NEWS

Situasi Kedaruratan Kesehatan Masyarakat di Masa Depan: Apotek Komunitas Butuh Dukungan Pemerintah

Berbicara tentang pandemi COVID-19 memang tidak akan habisnya. Segala bentuk tatanan kehidupan di seluruh dunia berubah dalam sekejap, termasuk juga bidang obat-obatan atau kefarmasian di Indonesia. Gabungan peneliti dari proyek Protecting Indonesia from the Threat of Antibiotic Resistance (PINTAR)* menggali lebih dalam perspektif dari 21 orang staf apotek dari 6 provinsi yang berbeda terkait perihal pengalaman, keamanan kerja, dan sikap mereka selama pandemi COVID-19. Sebagian besar staf apotek sudah bekerja setidaknya 3 tahun di apotek ritel atau milik perorangan yang sering dikunjungi masyarakat ketika sakit (apotek komunitas).

“Studi ini menekankan pentingnya apotek komunitas sebagai pelayanan kesehatan pertama. Artinya ketika masyarakat mengalami gangguan kesehatan justru punya kebiasaan kontak pertama kali datang ke apotek. Oleh karenanya penting sekali apoteker ditingkatkan perannya dalam diberikan dukungan. Bisa berupa panduan untuk mereka mengedukasi masyarakat luas, terutama kaitannya dengan penggunaan antibiotik selama pandemi yang memang meningkat,” ujar Prof. Ari Natalia Probandari, MPH., Ph.D. selaku salah satu peneliti utama proyek PINTAR.

Pada awal pandemi peran apotek komunitas sangat krusial, hal ini imbas dari banyaknya Puskesmas yang tutup akibat tinggi angka kejadian COVID-19 pada tenaga kesehatan. Tugas utama yang diemban oleh apotek komunitas selama pandemi seperti, memastikan obat-obatan dan alat perlindungan diri (APD) tercukupi, menyebarluaskan informasi terkait COVID-19, merujuk pasien ke fasilitas kesehatan yang memadai dan yang terpenting adalah mengampanyekan penggunaan antibiotik yang tepat.

Sejalan dengan itu, hasil studi ini mengungkapkan bahwa selama pandemi banyak sekali kekhawatiran yang dilaporkan oleh staf apotek, seperti misalnya meningkatnya permintaan antibiotik, ketakutan mereka terhadap paparan COVID-19, peningkatan biaya, dan sering habisnya stok APD, seperti masker, hand sanitizer, dan obat-obatan.

Tentu saja campur tangan pemerintah dirasa sangat diperlukan guna mengatur sirkulasi APD, obat-obatan, dan informasi serta yang paling penting adalah menerapkan aturan tambahan penggunaan antibiotik yang tepat.

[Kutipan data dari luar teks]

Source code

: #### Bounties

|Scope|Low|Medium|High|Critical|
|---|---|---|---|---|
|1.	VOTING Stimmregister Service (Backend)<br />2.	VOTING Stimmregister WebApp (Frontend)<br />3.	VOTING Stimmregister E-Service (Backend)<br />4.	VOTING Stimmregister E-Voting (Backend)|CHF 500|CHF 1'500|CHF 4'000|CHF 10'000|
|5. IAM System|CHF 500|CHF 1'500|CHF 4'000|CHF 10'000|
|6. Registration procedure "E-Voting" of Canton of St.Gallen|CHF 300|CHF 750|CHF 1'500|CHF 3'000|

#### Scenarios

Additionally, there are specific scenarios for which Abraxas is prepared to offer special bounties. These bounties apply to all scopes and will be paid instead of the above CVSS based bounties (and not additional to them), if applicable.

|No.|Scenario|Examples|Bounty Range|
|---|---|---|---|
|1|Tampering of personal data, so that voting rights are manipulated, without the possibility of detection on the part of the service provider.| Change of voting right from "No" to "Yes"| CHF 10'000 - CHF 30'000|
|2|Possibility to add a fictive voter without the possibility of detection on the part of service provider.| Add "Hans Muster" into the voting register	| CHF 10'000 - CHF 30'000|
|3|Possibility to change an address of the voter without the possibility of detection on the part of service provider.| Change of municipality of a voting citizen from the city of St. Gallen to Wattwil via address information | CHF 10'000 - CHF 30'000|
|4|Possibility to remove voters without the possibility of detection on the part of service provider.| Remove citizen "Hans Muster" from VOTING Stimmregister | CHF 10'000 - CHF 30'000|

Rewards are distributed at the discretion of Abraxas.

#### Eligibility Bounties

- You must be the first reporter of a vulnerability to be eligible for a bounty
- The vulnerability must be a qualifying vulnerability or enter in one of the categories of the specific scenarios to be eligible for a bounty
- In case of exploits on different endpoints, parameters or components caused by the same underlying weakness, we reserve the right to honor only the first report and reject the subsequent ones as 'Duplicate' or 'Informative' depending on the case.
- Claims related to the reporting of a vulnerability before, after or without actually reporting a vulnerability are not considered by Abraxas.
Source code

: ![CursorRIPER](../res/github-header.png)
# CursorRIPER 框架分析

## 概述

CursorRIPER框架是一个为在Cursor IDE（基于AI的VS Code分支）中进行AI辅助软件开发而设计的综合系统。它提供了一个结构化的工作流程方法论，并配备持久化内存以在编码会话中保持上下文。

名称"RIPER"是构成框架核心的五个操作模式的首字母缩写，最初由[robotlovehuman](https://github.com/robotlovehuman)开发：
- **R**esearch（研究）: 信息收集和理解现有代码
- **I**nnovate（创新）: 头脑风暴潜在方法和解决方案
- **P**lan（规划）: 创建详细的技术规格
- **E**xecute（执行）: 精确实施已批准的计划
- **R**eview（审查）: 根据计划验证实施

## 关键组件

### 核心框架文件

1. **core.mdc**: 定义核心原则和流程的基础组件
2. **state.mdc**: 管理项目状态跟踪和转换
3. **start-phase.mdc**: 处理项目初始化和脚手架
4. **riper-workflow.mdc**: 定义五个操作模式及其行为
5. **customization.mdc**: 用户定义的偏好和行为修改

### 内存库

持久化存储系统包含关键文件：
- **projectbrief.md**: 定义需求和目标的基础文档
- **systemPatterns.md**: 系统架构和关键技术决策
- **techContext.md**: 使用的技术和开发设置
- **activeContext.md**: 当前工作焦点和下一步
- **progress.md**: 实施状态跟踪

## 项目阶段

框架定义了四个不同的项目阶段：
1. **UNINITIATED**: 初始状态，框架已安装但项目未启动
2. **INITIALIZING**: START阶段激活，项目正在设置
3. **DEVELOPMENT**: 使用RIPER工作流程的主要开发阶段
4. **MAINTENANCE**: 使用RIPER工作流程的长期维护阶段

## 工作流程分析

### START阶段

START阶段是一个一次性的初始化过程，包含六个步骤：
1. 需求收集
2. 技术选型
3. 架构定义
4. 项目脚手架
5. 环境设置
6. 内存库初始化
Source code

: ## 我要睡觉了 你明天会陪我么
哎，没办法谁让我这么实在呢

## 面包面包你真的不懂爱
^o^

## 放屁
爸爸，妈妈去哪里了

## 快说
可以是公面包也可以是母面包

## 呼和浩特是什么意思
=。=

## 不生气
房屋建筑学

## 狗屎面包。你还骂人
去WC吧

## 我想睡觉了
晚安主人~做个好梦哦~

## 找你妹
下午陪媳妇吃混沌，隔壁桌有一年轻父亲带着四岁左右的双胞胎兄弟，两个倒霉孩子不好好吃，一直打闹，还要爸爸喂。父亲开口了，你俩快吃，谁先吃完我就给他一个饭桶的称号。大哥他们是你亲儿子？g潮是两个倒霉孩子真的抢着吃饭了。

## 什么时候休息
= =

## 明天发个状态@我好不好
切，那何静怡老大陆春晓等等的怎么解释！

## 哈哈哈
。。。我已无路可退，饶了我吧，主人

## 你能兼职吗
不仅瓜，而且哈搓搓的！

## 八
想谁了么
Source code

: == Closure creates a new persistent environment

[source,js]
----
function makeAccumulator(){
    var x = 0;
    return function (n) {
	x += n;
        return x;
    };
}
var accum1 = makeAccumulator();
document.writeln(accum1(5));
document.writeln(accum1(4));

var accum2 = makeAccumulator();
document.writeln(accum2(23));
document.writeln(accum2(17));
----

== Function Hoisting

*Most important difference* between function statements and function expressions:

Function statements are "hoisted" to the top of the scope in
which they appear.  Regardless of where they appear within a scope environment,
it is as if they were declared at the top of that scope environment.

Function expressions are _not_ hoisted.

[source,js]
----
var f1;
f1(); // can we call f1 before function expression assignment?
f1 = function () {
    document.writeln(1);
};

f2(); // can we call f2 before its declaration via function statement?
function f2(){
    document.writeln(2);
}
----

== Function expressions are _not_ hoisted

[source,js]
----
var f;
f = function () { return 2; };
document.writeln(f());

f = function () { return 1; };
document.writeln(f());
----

“Regulasi tambahan ini menjadi penting mengingat prediksi kematian akibat dari resistensi antibiotic mencapai 10 juta jiwa per tahunnya pada tahun 2050 mendatang,” tangkas Prof. Tri Wibawa, Ph.D., Sp.MK(K). yang juga merupakan salah satu peneliti proyek PINTAR.

Selain itu kekhawatiran-kekhawatiran yang sebelumnya dilaporkan dapat dihindari apabila terjadi kedaruratan yang sama di masa mendatang.

Baca hasil selengkapnya di https://bit.ly/PINTARStudyFullPaper2

*PINTAR merupakan proyek yang dipimpin oleh Kirby Institute of Australia’s University of New South Wales (UNSW) yang bekerja sama dengan Universitas Gadjah Mada, Universitas Sebelas Maret, Kementerian Kesehatan RI, London School of Hygiene & Tropical Medicine, The University College London di Inggris, dan The George Institute for Global Health di UNSW Sydney. Penelitian ini merupakan bagian dari proyek PINTAR, yang bertujuan untuk meningkatkan penggunaan antibiotik secara rasional di masyarakat dan memerangi resitensi antimikroba. Studi ini didukung oleh hibah dari Indo-Pacific Centre for Health Security (DFAT) di bawah naungan Australian Government’s Health Security Initiative dan sudah dipublikasikan pada tanggal 1 Juli 2022 di PLOS Global Public Health.